**ACTIVITY LIST**
(1) In the Coolrunnings post, where are Coolrunnings from?
(2) According to the Coolrunnings post, why should a listener who feels anxiety while hearing the cover not be alarmed? Answer in one to three sentences.
(3) Reproduce everything in the Coolrunnings post from "SOTD #102 //" down to "in the railings.".

SOTD #102 // Coolrunnings: 'Road To Nowhere'
-
Photo credit: Sandra Croft
It was the mid-eighties and Margaret Thatcher had reached the peak of her grassroots-industry destroying powers, Wham! were about to break up and Live Aid had shown just how hideously bloated and hypocritical the music industry had become.
On the other side of the ocean, Talking Heads had just released Little Creatures, their last great record and ‘Road to Nowhere’, their last really great song. It seems obvious now that the lyrics were more about the band than anything else and yet to my young self, barely a decade old, there was something charmingly optimistic and comforting rising above the melancholy. I dug it in the same way I loved Kate Bush’s ‘Cloudbusting’. Both songs gave me a sense of security while still glimpsing at the big bad grown up world through the gaps in the railings.
Twenty-five years later, here come tripped-out psychers Coolrunnings from Knoxville, Tennessee to crank up the melancholy and imbue the song with a threatingly off-key disharmony.
If, while listening to this, you experience a slight anxiety – maybe an ever-growing fear under the surface of your sanity – do not be alarmed. The world is still in the grips of a recovery and Cool Runnings decided to siphon off the collective neurosis of an entire generation into their wobbly, barking delivery of lines like “there’s a city in my mind, come along and take that ride and it’s alright…”

**DATA EXTRACT**

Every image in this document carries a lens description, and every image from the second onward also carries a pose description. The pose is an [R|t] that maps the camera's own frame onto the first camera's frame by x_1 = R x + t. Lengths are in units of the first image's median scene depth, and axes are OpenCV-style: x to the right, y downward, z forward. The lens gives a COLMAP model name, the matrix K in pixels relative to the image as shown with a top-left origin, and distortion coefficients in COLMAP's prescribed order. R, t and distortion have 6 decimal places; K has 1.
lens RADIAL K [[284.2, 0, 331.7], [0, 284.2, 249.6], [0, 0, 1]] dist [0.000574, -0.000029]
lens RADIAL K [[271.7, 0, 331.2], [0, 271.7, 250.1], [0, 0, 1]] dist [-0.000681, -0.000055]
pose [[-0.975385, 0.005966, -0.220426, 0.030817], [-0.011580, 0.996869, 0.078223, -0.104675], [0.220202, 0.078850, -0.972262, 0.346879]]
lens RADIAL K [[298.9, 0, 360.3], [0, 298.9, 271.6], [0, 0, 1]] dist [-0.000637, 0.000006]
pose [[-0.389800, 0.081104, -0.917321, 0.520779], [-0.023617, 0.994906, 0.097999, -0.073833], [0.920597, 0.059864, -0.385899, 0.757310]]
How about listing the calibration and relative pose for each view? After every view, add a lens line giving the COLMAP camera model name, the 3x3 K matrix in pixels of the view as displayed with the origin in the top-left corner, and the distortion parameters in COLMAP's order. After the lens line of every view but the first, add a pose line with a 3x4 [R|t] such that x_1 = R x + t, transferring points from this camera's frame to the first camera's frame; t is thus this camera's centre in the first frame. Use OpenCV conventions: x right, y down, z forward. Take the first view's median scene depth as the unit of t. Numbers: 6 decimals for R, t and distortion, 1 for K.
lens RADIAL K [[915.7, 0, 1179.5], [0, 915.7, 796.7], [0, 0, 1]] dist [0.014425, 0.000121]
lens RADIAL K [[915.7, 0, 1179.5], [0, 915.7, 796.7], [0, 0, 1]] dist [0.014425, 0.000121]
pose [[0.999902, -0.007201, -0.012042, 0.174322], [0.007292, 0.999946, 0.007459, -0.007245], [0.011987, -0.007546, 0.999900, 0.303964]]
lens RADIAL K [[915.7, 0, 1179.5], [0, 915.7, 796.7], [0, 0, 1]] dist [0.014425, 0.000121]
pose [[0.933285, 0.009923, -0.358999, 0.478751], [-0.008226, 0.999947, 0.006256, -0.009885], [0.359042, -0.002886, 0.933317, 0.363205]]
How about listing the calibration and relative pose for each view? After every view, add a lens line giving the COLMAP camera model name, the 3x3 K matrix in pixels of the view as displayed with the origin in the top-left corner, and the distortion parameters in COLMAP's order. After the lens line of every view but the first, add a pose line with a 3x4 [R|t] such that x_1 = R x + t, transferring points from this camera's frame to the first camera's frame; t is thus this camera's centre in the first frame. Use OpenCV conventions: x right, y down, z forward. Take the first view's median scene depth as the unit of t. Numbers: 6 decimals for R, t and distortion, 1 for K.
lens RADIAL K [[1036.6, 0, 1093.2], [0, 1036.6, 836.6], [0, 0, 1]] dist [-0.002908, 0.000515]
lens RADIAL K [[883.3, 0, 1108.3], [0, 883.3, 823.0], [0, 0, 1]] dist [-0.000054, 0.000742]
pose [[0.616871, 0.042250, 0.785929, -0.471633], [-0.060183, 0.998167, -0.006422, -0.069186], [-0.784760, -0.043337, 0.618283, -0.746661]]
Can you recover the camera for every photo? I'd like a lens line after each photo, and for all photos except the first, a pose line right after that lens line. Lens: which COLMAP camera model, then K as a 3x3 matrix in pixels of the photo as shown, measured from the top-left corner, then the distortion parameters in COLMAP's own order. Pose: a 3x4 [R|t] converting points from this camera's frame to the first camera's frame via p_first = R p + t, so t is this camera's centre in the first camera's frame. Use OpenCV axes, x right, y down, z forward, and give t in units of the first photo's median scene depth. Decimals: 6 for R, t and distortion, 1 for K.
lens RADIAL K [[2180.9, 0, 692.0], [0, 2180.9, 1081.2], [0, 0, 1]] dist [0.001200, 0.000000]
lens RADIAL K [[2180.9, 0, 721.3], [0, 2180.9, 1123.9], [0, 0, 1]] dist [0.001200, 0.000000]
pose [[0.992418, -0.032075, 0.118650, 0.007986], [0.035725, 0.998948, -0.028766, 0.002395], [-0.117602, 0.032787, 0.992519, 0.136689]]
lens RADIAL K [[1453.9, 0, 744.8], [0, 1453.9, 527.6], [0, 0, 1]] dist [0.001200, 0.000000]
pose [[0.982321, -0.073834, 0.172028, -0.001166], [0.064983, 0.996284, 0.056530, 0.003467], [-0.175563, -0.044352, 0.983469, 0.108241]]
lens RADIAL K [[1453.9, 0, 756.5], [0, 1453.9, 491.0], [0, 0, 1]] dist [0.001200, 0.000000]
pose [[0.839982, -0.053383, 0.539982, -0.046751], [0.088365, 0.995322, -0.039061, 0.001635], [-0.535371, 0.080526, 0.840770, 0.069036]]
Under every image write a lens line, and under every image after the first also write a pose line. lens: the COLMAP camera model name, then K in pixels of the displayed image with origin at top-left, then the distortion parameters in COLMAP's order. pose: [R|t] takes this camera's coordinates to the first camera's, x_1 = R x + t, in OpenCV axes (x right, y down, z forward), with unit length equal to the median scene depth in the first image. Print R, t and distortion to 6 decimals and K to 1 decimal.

**TASK RESPONSES**
(1) Knoxville, Tennessee.

(2) The world is still in the grips of a recovery. Coolrunnings chose to channel the collective neurosis of an entire generation into their wobbly, barking delivery of the lyrics.

(3)
SOTD #102 // Coolrunnings: 'Road To Nowhere'
-
Photo credit: Sandra Croft
It was the mid-eighties and Margaret Thatcher had reached the peak of her grassroots-industry destroying powers, Wham! were about to break up and Live Aid had shown just how hideously bloated and hypocritical the music industry had become.
On the other side of the ocean, Talking Heads had just released Little Creatures, their last great record and ‘Road to Nowhere’, their last really great song. It seems obvious now that the lyrics were more about the band than anything else and yet to my young self, barely a decade old, there was something charmingly optimistic and comforting rising above the melancholy. I dug it in the same way I loved Kate Bush’s ‘Cloudbusting’. Both songs gave me a sense of security while still glimpsing at the big bad grown up world through the gaps in the railings.